Start of Block

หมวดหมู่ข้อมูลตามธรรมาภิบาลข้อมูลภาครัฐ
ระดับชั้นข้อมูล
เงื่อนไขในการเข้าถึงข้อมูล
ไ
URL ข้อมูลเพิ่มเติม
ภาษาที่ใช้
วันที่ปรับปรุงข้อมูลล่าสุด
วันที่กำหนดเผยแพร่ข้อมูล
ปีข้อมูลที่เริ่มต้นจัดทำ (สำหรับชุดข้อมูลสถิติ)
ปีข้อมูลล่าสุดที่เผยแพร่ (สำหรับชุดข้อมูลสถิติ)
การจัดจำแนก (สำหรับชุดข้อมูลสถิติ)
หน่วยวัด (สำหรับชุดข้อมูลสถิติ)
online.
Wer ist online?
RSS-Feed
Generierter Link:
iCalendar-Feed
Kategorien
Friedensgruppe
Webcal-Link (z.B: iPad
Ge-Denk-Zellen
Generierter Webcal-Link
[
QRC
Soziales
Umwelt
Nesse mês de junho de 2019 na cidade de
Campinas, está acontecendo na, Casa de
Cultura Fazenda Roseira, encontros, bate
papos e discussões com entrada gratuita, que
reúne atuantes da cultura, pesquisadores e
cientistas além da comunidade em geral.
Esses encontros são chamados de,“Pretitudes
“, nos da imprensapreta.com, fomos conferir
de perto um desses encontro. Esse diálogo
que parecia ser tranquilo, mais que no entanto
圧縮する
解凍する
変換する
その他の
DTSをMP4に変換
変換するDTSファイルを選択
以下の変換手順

End of Block

- _What you have to do_
Please replace "Campinas" with "Sorocaba" throughout the listing above and give it again with everything else unchanged.

- _Response to the task_
หมวดหมู่ข้อมูลตามธรรมาภิบาลข้อมูลภาครัฐ
ระดับชั้นข้อมูล
เงื่อนไขในการเข้าถึงข้อมูล
ไ
URL ข้อมูลเพิ่มเติม
ภาษาที่ใช้
วันที่ปรับปรุงข้อมูลล่าสุด
วันที่กำหนดเผยแพร่ข้อมูล
ปีข้อมูลที่เริ่มต้นจัดทำ (สำหรับชุดข้อมูลสถิติ)
ปีข้อมูลล่าสุดที่เผยแพร่ (สำหรับชุดข้อมูลสถิติ)
การจัดจำแนก (สำหรับชุดข้อมูลสถิติ)
หน่วยวัด (สำหรับชุดข้อมูลสถิติ)
online.
Wer ist online?
RSS-Feed
Generierter Link:
iCalendar-Feed
Kategorien
Friedensgruppe
Webcal-Link (z.B: iPad
Ge-Denk-Zellen
Generierter Webcal-Link
[
QRC
Soziales
Umwelt
Nesse mês de junho de 2019 na cidade de
Sorocaba, está acontecendo na, Casa de
Cultura Fazenda Roseira, encontros, bate
papos e discussões com entrada gratuita, que
reúne atuantes da cultura, pesquisadores e
cientistas além da comunidade em geral.
Esses encontros são chamados de,“Pretitudes
“, nos da imprensapreta.com, fomos conferir
de perto um desses encontro. Esse diálogo
que parecia ser tranquilo, mais que no entanto
圧縮する
解凍する
変換する
その他の
DTSをMP4に変換
変換するDTSファイルを選択
以下の変換手順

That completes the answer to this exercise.